Depuis le début de la crise du Covid-19, les étudiants manifestent un état de fragilisation voire de déprime, en raison de la distance imposée par les confinements successifs. Comment préserver leur équilibre psychologique alors que les enseignements se déroulent encore en visioconférence ? Nos conseils pour les accompagner à traverser cette épreuve difficile.
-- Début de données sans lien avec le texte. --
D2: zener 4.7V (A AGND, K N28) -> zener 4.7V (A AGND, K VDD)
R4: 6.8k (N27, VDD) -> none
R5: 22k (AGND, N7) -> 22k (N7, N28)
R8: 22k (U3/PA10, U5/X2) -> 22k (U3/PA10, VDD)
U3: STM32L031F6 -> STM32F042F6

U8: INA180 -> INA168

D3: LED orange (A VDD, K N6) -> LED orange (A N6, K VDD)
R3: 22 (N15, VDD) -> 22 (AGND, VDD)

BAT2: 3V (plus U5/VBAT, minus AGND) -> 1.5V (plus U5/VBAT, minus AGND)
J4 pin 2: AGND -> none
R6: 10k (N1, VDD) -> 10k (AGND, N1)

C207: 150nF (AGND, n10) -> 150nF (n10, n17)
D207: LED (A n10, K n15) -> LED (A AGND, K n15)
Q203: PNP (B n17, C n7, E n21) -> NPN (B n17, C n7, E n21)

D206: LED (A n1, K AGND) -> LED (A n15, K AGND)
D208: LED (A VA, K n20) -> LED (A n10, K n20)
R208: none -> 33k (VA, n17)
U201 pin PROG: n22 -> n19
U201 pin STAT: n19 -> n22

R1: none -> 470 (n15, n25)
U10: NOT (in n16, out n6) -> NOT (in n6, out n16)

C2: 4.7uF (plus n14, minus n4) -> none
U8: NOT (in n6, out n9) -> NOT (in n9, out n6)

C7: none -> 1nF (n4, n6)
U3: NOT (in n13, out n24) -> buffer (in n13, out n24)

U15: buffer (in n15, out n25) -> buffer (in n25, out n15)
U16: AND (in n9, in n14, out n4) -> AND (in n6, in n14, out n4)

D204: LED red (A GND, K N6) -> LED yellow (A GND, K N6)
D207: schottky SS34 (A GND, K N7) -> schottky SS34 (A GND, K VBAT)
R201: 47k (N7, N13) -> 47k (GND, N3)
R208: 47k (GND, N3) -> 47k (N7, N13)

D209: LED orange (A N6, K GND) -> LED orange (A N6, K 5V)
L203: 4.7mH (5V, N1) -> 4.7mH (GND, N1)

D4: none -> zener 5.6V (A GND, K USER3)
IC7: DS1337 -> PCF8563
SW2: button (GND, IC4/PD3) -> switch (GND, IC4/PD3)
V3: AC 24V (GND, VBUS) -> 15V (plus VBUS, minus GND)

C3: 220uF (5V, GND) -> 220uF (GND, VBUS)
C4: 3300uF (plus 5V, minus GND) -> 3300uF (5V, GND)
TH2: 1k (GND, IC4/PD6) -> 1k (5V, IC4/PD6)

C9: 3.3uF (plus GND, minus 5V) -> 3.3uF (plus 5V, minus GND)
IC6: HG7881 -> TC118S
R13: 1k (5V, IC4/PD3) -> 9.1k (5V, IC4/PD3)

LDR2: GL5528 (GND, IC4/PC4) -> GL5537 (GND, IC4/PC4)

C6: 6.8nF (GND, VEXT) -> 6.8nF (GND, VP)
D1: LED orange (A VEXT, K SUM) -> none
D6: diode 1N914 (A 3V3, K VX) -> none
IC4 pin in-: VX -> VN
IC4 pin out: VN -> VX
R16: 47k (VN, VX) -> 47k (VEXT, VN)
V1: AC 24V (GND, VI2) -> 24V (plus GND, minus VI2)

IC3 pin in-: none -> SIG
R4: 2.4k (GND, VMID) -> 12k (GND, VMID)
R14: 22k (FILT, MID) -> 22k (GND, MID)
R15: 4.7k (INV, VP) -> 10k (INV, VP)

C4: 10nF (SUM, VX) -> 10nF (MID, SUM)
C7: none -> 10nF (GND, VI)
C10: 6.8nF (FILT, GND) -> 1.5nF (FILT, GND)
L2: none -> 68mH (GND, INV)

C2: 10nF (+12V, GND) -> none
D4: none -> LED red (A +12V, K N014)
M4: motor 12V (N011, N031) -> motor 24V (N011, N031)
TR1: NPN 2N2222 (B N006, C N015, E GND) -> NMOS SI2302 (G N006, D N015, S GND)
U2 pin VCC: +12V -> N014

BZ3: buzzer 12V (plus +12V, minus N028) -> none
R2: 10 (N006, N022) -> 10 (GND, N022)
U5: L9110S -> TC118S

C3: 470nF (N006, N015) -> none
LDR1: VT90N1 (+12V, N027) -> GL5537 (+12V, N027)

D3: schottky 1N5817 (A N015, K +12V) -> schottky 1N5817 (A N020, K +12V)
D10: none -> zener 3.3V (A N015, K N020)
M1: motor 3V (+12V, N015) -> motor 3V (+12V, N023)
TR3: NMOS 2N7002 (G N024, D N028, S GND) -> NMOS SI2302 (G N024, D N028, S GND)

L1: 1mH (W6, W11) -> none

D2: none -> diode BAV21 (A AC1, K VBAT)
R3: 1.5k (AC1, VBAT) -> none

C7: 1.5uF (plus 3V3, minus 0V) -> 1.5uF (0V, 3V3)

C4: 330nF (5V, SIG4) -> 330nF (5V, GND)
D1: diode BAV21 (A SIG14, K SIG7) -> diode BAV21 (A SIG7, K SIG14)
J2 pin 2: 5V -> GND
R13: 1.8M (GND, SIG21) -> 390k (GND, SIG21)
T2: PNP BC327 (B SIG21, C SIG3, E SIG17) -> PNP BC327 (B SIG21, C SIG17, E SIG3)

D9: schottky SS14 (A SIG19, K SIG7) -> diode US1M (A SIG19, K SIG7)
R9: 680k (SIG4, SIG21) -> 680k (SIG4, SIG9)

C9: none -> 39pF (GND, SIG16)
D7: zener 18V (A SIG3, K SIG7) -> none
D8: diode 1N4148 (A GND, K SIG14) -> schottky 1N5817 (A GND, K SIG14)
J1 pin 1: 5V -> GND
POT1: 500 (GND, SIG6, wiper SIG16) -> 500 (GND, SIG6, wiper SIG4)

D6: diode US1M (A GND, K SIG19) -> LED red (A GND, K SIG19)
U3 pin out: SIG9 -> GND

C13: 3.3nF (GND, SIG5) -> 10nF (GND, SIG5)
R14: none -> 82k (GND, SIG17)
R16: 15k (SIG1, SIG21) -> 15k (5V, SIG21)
Rappeler les horaires de travail adaptés
Une enquête menée en novembre 2020 auprès de 674 étudiants du département de psychologie de l’Université Grenoble-Alpes a révélé que le rythme et les conditions de travail étaient déterminants pour la santé mentale des étudiants. « Ceux qui sont restés motivés se sont imposés des heures régulières de travail », écrit, en commentant cette enquête, Christine Cannard, docteur en Psychologie du développement, de l’enfant et de l’adolescent et enseignante à l’Université Grenoble-Alpes. S’il est difficile de contraindre un étudiant à adopter un rythme régulier de sommeil, les professeurs peuvent en revanche proposer un accompagnement qui puisse lui éviter de devoir travailler à des horaires inadaptés, ne serait-ce qu’un court atelier de sensibilisation.
Cultiver l’esprit de groupe
Le besoin d’appartenance à un groupe social (famille, amis, association…), et d’y être reconnu est une source de satisfaction pour les étudiants. À distance, il est possible d’y répondre par une utilisation « détournée » des plateformes d’enseignement, par exemple en animant des discussions informelles qui auraient pour objet un thème non inclus dans le programme universitaire. Celles-ci permettent aux étudiants de se décharger des tensions accumulées lors des moments de solitude. Les enseignants ont leur rôle à jouer. « Dans mon emploi du temps, je prévois environ une demi-heure d’échanges avec mes élèves, avant le début de chaque cours à distance », explique Sophie Guichard, professeur agrégée en mathématiques au lycée Édouard-Branly de Lyon. Puisque les relations interpersonnelles sont à privilégier dans l’apprentissage, l’usage des fonctionnalités qui permettent les échanges de groupe ou la division des classes en sous-groupes est également à privilégier.
Orienter les étudiants vers les BAPU
Pour accompagner les étudiants les plus fragiles, les enseignants peuvent les encourager à confier leurs inquiétudes à des spécialistes. Même s’ils n’existent pas dans toutes les villes, les bureaux d’aide psychologique universitaire (BAPU) constituent une aide précieuse. Ils regroupent des équipes de psychiatres et de psychologues. Les établissements de l’enseignement supérieur étant démunis face à la détresse des étudiants*, le tissu associatif s’active. Nightline, service d’écoute fondé en 2017 et « géré par des étudiants pour les étudiants », propose une aide qui se matérialise par la technique de l’écoute active. Le service, qui est proposé par téléphone ou par tchat, est assuré par des étudiants bénévoles formés à cette pratique. Son porte-parole, Léo Picat, explique que si « Nightline n’a pas vocation à être un service de soins, l’écoute active qu’elle propose peut se révéler utile à l’étudiant qui peut parvenir à trouver lui-même des débuts de réponses à ses questionnements ».
Agir sur tous les facteurs de détresse
Si plusieurs études ont montré que le confinement a induit une aggravation de l’état anxieux des étudiants, leur santé psychique était déjà en déclin bien avant la crise. « En 2019, 22 % des étudiants avaient eu des idées suicidaires au cours des 12 mois précédents », alerte Léo Picat. La crise du Covid-19 n’a donc fait que cristalliser davantage un phénomène déjà ancré dans le monde étudiant français s. Les troubles psychologiques qui affectent les étudiants sont avant tout multifactoriels. Selon Léo Picat, il ne faut donc pas perdre de vue que l’isolement physique imposé par la crise sanitaire n’a fait que se mettre en corrélation avec « la précarité économique, les inquiétudes induites par la perspective d’un avenir incertain et les problématiques que peut parfois poser le passage à la vie adulte ».
*Selon une étude de l’association Nightline, un seul psychologue est disponible pour 30 000 étudiants en France, un taux très éloigné du standard international fixé par l’Association internationale des services de santé mentale universitaire (IACS), qui recommande de viser un psychologue équivalent temps plein pour 1500 étudiants.